If you want to kill a musical, make it into a movie. Cats, Phantom of the Opera, South Pacific… cinema history is littered with dud remakes of world-conquering theatrical sensations. But it’s almost worse when a film musical succeeds on its own terms, and – like a mask eating into the face – proceeds to write over the original show in the collective memory. I once saw a newspaper describe a West End revival of The Sound of Music as a ‘stage version of the classic movie’, which is a bit like describing Pride and Prejudice as a novelisation of the hit BBC drama.
Her coloratura is like sunlight on water. It might be the most exciting thing you’ll hear all summer
The prime exhibit is Lerner and Loewe’s My Fair Lady, which for most of us now means the 1964 film – that gorgeous Technicolor pageant which jettisons the show’s original star, Julie Andrews, in favour of Audrey Hepburn, purely for the visuals.

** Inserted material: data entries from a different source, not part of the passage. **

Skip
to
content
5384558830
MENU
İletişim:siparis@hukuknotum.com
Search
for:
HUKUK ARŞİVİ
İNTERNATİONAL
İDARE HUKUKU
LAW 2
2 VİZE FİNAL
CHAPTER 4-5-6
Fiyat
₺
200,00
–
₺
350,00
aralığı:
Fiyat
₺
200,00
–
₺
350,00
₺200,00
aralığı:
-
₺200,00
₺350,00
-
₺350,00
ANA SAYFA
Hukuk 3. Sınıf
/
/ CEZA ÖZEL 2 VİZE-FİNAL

All very nice, but watching it today you do sometimes wonder how this stately three-decker spectacle smashed all records on Broadway and in the West End, and left Rodgers and Hammerstein slack-jawed with admiration.

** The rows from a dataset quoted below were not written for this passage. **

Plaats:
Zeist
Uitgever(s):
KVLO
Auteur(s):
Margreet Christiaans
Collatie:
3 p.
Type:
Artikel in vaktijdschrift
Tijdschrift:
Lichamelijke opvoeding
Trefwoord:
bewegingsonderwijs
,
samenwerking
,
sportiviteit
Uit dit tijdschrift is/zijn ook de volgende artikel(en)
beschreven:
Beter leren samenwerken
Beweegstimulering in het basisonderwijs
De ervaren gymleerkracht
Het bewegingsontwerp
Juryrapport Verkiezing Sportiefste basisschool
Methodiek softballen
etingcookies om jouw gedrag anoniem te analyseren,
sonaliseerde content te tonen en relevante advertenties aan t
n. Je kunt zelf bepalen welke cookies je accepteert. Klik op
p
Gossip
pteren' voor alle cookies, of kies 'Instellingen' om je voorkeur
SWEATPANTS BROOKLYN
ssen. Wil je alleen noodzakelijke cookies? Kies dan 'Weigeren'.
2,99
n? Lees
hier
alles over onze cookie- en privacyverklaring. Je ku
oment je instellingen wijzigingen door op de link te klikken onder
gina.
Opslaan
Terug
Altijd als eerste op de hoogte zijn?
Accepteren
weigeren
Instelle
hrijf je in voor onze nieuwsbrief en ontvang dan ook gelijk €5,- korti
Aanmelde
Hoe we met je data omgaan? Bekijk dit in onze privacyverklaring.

Opera North’s production of My Fair Lady will give you the answer. You arrive expecting big hats and opulent set pieces. Instead you get a drama that zings off the stage: indelible songs, dialogue that sparks and crackles, and a cast who find meaning in every line. You probably know that George Bernard Shaw’s Pygmalion – the 1913 play upon which the show is based – gives My Fair Lady a headstart for intellectual bite. What you might not expect is to hear GBS’s acid one-liners getting laugh after laugh from an audience primed by the songs to take the whole thing in a spirit of open-hearted delight.